• **Quoted passage**:
Then he started traveling. From the Aleutian Chain, to Seattle, to San Francisco, staying in the very nice Clift Hotel for two weeks, then on a banana boat where he was bunked five men high.

He got outside, though.

“I spent the whole trip on the hatch playing poker,” he said. “In 11 days at sea, I won over $500. I sent it home to my folks.”

A formation of OS2-U Kingfishers, the main shipboard observation aircraft used by the United States Navy during World War II. Some 1,519 of the aircraft were built. Photo Courtesy of the Lotzgesell Family

Then he was on a PB2Y-3, a large, four-engine sea plane that ambled across the Pacific to Tarawa, to Manus, Admiralty Islands, north of New Guinea and one degree south of the Equator.

Manus had a large bay and a sailor told him to go out on the dock and wait for a liberty boat which would take him to the USS Nashville.

(Chart-based quiz items)
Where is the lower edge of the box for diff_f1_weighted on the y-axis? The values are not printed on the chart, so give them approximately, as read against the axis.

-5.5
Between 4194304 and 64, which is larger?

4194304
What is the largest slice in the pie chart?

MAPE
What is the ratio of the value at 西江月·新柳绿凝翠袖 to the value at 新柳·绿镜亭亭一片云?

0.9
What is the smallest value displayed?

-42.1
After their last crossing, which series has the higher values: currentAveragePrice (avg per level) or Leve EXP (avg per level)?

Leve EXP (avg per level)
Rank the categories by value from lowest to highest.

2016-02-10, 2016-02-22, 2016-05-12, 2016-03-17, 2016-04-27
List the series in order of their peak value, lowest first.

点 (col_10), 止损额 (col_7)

==

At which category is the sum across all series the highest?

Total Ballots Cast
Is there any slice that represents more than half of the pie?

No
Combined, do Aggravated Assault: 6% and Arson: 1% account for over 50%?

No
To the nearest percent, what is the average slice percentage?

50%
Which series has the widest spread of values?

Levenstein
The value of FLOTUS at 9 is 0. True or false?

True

• **What this exercise asks**:
[A] From the account of the sailor's wartime travels, list every ship, boat, and aircraft it mentions.
[B] How many lines in the records contain the string "values"? Case counts. Give only the number.

• **Responses for each task**:
[A] OS2-U Kingfishers, PB2Y-3, banana boat, liberty boat, USS Nashville

[B] 3